Victor Mendonça
Em fevereiro de 2017, entrevistei o meu grande amigo João Luiz Carneiro para o canal ‘Mundo Asperger’, veiculado no YouTube. Neste vídeo, intitulado ‘Autista tem Amigo?‘, trocamos nossas experiências de desafios e conquistas da amizade entre o autista e o neurotípico. Apesar do tom leve deste episódio, a interação do autista com o mundo é sempre um tema delicado de ser abordado. Afinal, será que uma pessoa que carece de malícia social e, ainda por cima, tem dificuldades de manter diálogos funcionais será capaz de perceber o valor de uma amizade? Ou mesmo compreender o que é a amizade, um conceito que para alguns pode soar como demasiadamente abstrato?

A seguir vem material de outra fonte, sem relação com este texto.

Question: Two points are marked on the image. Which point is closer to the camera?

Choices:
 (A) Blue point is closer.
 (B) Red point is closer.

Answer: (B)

Para o filósofo e pacifista Daisaku Ikeda, “a amizade é o mais belo dos laços humanos. É um relacionamento que transcende as perdas e os ganhos. Não se trata de algo superficial, muito menos de simplesmente sentir simpatia ou pena de outra pessoa. É um relacionamento em que, não importando o que aconteça com a outra pessoa, vocês ainda se preocupam com ela do fundo do coração. A amizade é um tesouro insubstituível.” Dessa forma, a interação com o outro, a busca por amizades é algo importante na vida de qualquer pessoa. Ficar isolado em meio aos próprios pensamentos, sem nenhum mecanismo para dividi-los com outras pessoas (o que não inclui somente a linguagem oral), é uma das piores torturas às quais qualquer ser humano pode ser submetido. Vivemos em uma sociedade, e funcionar bem junto a ela envolve uma questão de saúde, como abordo em meu primeiro livro, ‘Outro Olhar – Reflexões de um Autista’.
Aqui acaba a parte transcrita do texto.